Centrale Powercrop: è veleno “verde”?

Dopodiché si sarebbero dovuti stipulare i contratti. “Ma la Powercrop non ci ha più contattati”, rivela Francesco Erbì, dirigente ella Cia. “Meglio così – prosegue – anche perché la firma su quell’accordo fu apposta da Giorgio Piras, il nostro presidente dell’epoca,  nonostante i forti mal di pancia interni all’organizzazione. Oggi la Cia è fortemente contraria a progetti come quello targato Enel e Seci Energia, perché intendiamo produrre cibo, non biomassa”.  Giorgio Piras pagò il colpo di mano con la destituzione dall’incarico di presidente.

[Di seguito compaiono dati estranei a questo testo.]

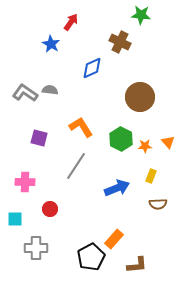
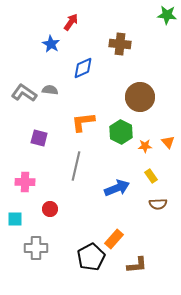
green star: moved 26 px right
brown cross: moved 2 px down; rotated 20 degrees counterclockwise
blue diamond: moved 9 px left
gray L-shape: moved 1 px left
orange L-shape: moved 2 px right, 5 px up; rotated 65 degrees counterclockwise
green hexagon: moved 7 px up
gray line: rotated 20 degrees counterclockwise
yellow rectangle: rotated 56 degrees counterclockwise
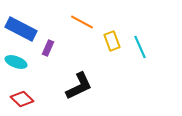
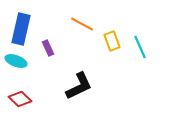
orange line: moved 2 px down
blue rectangle: rotated 76 degrees clockwise
purple rectangle: rotated 49 degrees counterclockwise
cyan ellipse: moved 1 px up
red diamond: moved 2 px left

Rincara la dose Pietro Tandeddu, coordinatore regionale Copagri, capo di gabinetto dell’Assessore all’Agricoltura Francesco Foddis all’epoca dell’Accordo di filiera, che oggi rivela: “Per noi della Copagri, il progetto è caduto nell’oblio: non è stata condotta nessuna trattativa, perché non siamo mai stati contattati dalla Powercrop”.

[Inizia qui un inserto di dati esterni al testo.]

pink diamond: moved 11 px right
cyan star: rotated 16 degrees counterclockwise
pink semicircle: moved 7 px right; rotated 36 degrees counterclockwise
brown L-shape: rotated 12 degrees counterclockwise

Grande assente dal tavolo romano l’organizzazione di settore più rappresentativa, la Coldiretti, allora guidata da Luca Saba, che non firmò l’accordo. “Trattammo con la Powercrop prima, durante e dopo la stipula dell’Accordo di filiera – rivela oggi Saba. Avevamo detto no alle colture oleoginose, da noi ritenute non remunerative, mentre eravamo a un passo dal sottoscrivere l’accordo per la produzione di biomassa legnosa, ma poi Enel Green Power e Seci Energia non si fecero più vive”.  E la filiera? “Allo stato attuale – risponde Saba – la Powercrop ha stretto accordi con qualche piccolo produttore, ma nulla di più di qualche decina di ettari”.

IL PASTICCIO DELL’ACCORDO PER LA PRODUZIONE DELLA BIOMASSA

Insomma, ad oggi la cosiddetta filiera agro-energetica è più che altro un neologismo per specialisti. Ma allora con cosa verrà alimentata allora la megacentrale di Macchiareddu? Come mai il presidente della Cia firmò l’accordo nonostante quei “mal di pancia” interni? E perché, nonostante si fosse a un passo dal chiudere l’accordo, la Powercrop abbandonò Coldiretti?

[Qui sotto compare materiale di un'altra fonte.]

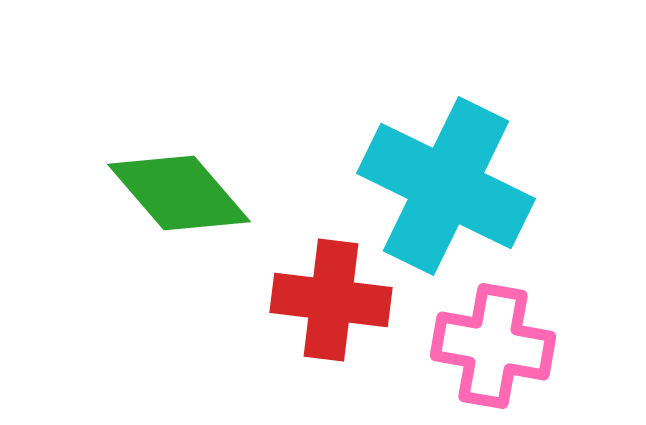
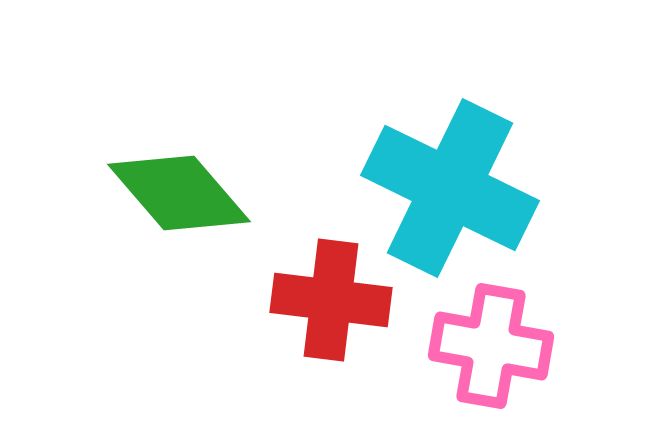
cyan cross: moved 4 px right, 2 px down
pink cross: moved 2 px left
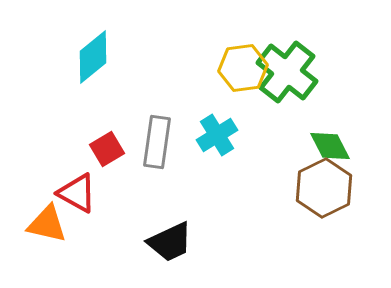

Una delibera della giunta regionale, la 31/32 datata 20 luglio 2011, contiene la risposta a queste domande. Poco più i un anno prima, nel marzo del 2010, la Powercrop aveva chiesto alla Regione la possibilità di importare più biomassa di quella prevista nella delibera di febbraio, quella del via libera, che obbligava la società a impiegare per i primi tre anni una quota di biomassa locale pari al 30% del fabbisogno della centrale, in ottemperanza alle direttive comunitarie. Dal terzo anno, invece, la filiera locale avrebbe dovuto fornire il 70% della biomassa. Cosa significa? Semplice, che l’idea di produrre biomassa in loco, cioè l’idea della filiera”, è stata affossata ab origine, dalla stessa società e dalla Regione che, infatti, nel luglio del 2011 autorizzò la Powercrop ad importare quote più consistenti di biomassa.